Sorry for the late response @wwjvdsande I was more interested in the blood infections caused by P. Boydii - I tend to think of the fenarimols not just for Madurella but for all of the human pathogenic Pyrenomycetes
@cdsouthan Perhaps we can get the biological assay data put into public data bases and then move the screening data to the "other molecules" repo and then delete this repo?
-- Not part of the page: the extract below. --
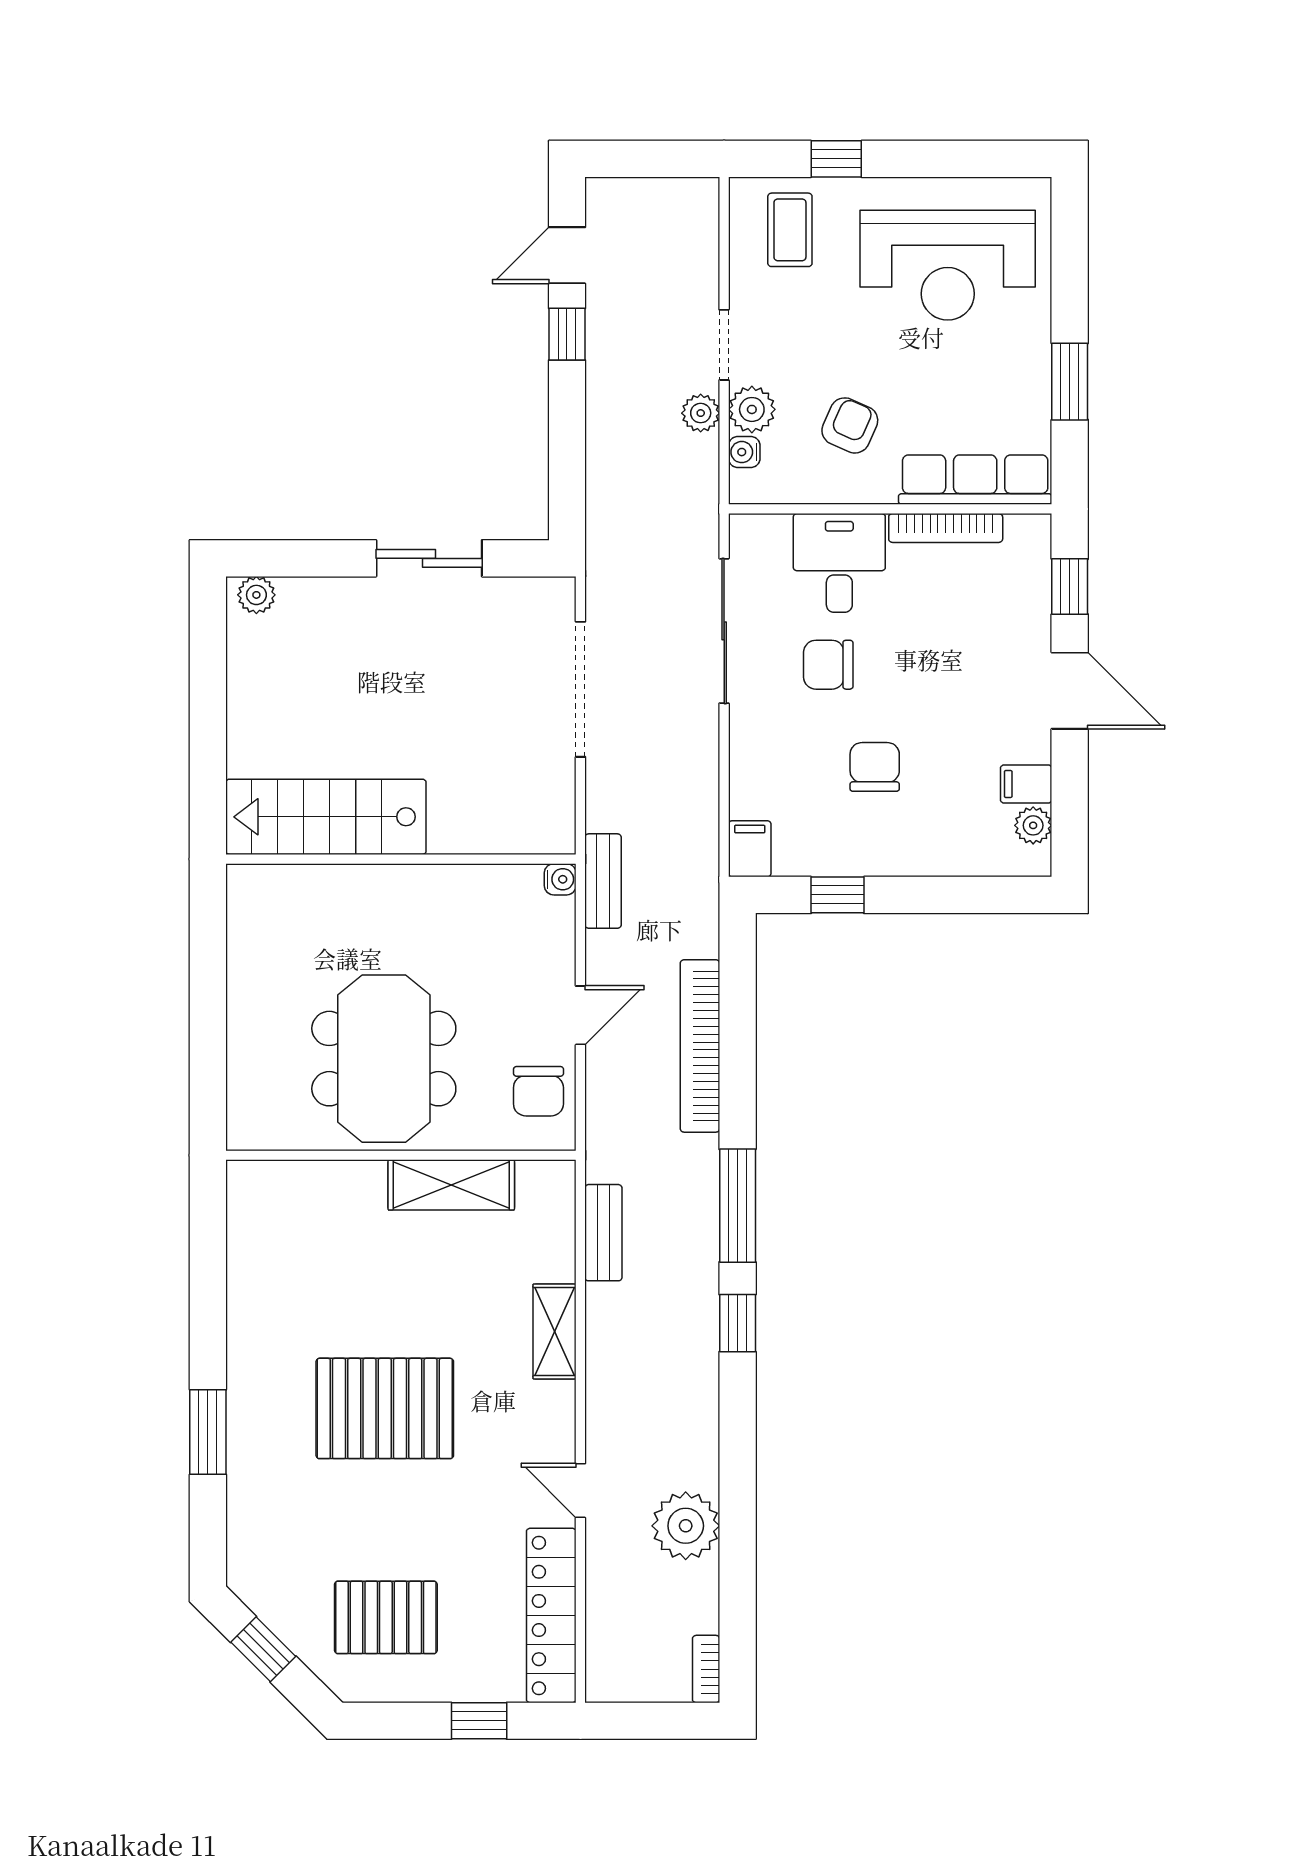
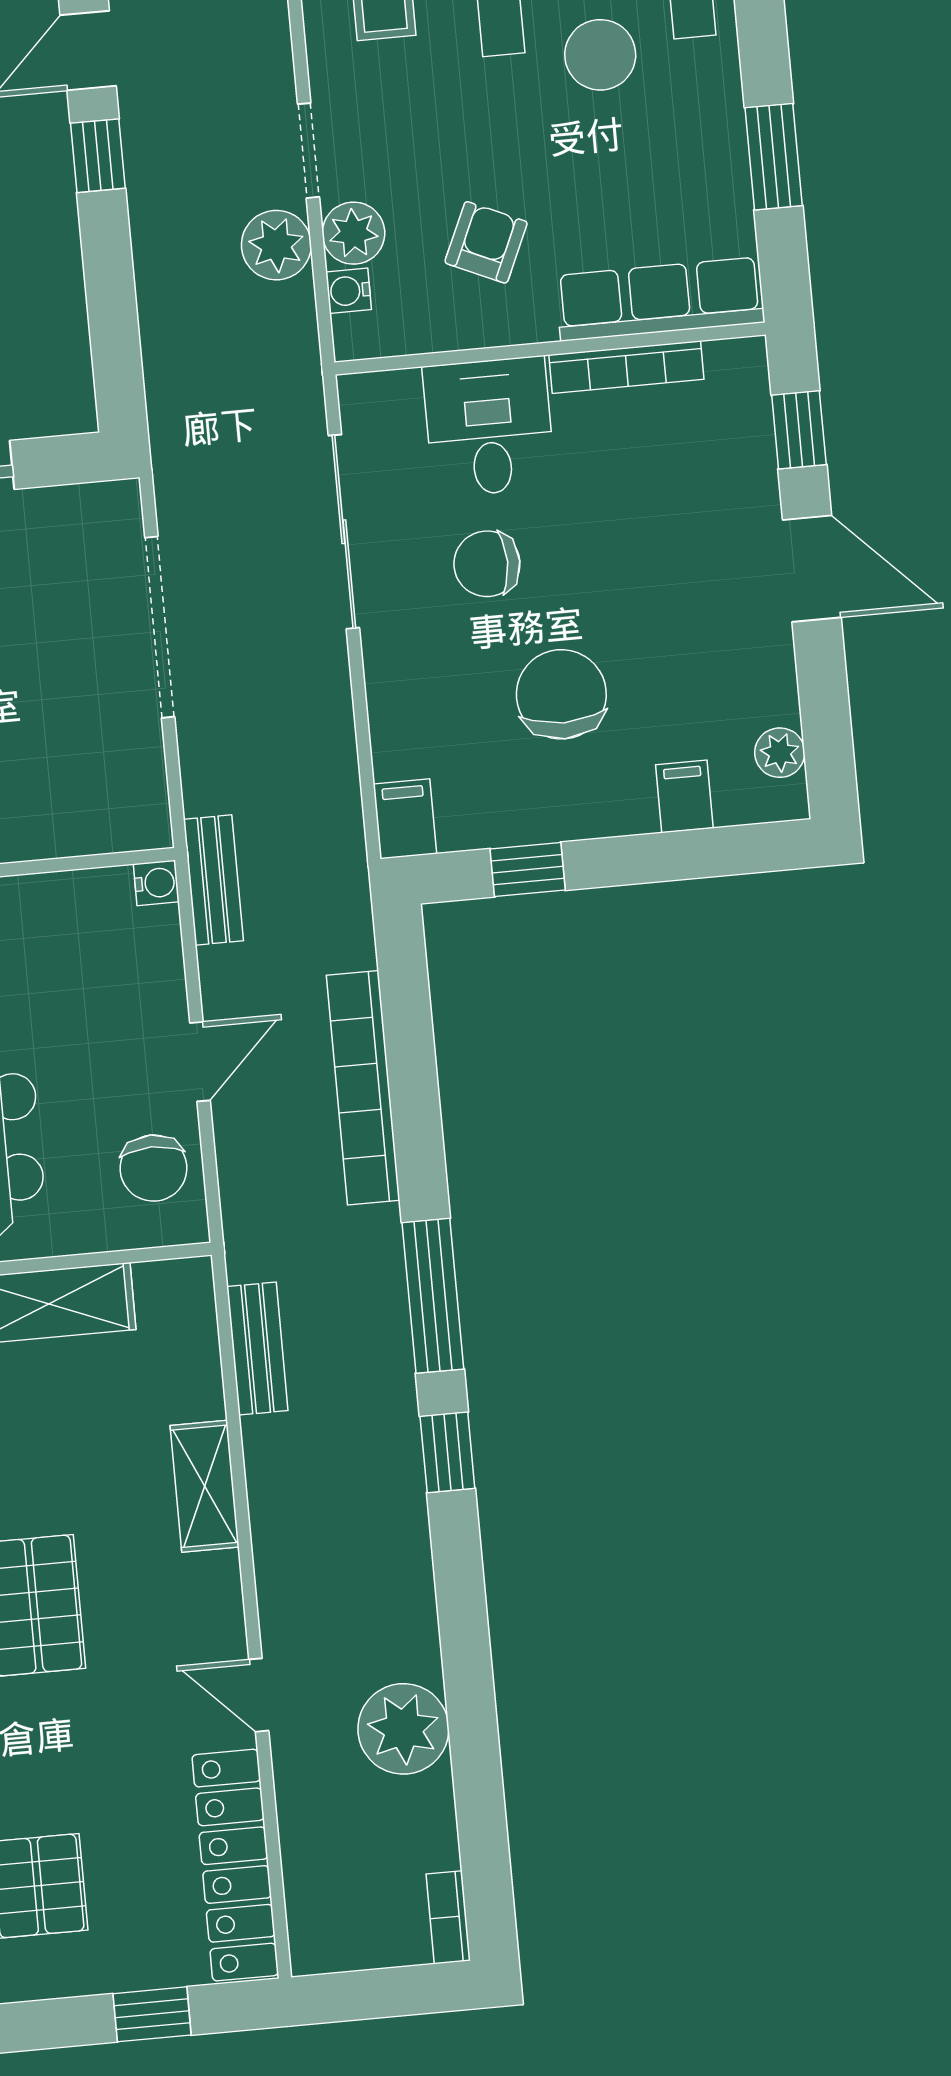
plant: (701, 413) -> (276, 245), width x1.38, depth x1.38
chair: (875, 767) -> (561, 694), width x1.37, depth x1.37
filing cabinet: (1026, 784) -> (684, 796), moved, turned 90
The first screenings in the MycetOS project included the Pathogen Box and the Stasis Box from MMV. The Malaria Box was not screened. Others screened the Malaria Box against other fungal pathogens and recently Jung et al. published their findings on screening the Malaria Box against Cryptococcus neoformans (https://msphere.asm.org/content/3/2/e00537-17). One of the compounds, compound MMV665943 (IUPAC name 4-[6-[[2-(4-aminophenyl)-3H-benzimidazol-5-yl]methyl]-1H-benzimidazol-2-yl]aniline) was found to have potent antifungal activity. The molecule was named 262 in this paper and was shown to be fungicidal against C. neoformans. Fluconazole was fungistatic. It had relatively low toxicity against mammalian cells and it was fluorescent which allows to follow its penetration into the fungal cell. Next to C. neoformans, the molecule also had activity against Lomentospora prolificans, Cryptococcus gattii and Candida albicans and fluconazole resistant isolates of these species. Due to its fluorescent and fungistatic nature, would this be an interesting molecule to look further into? Would it also be active against Madurella mycetomatis? And are there derivatives of this molecule available as well?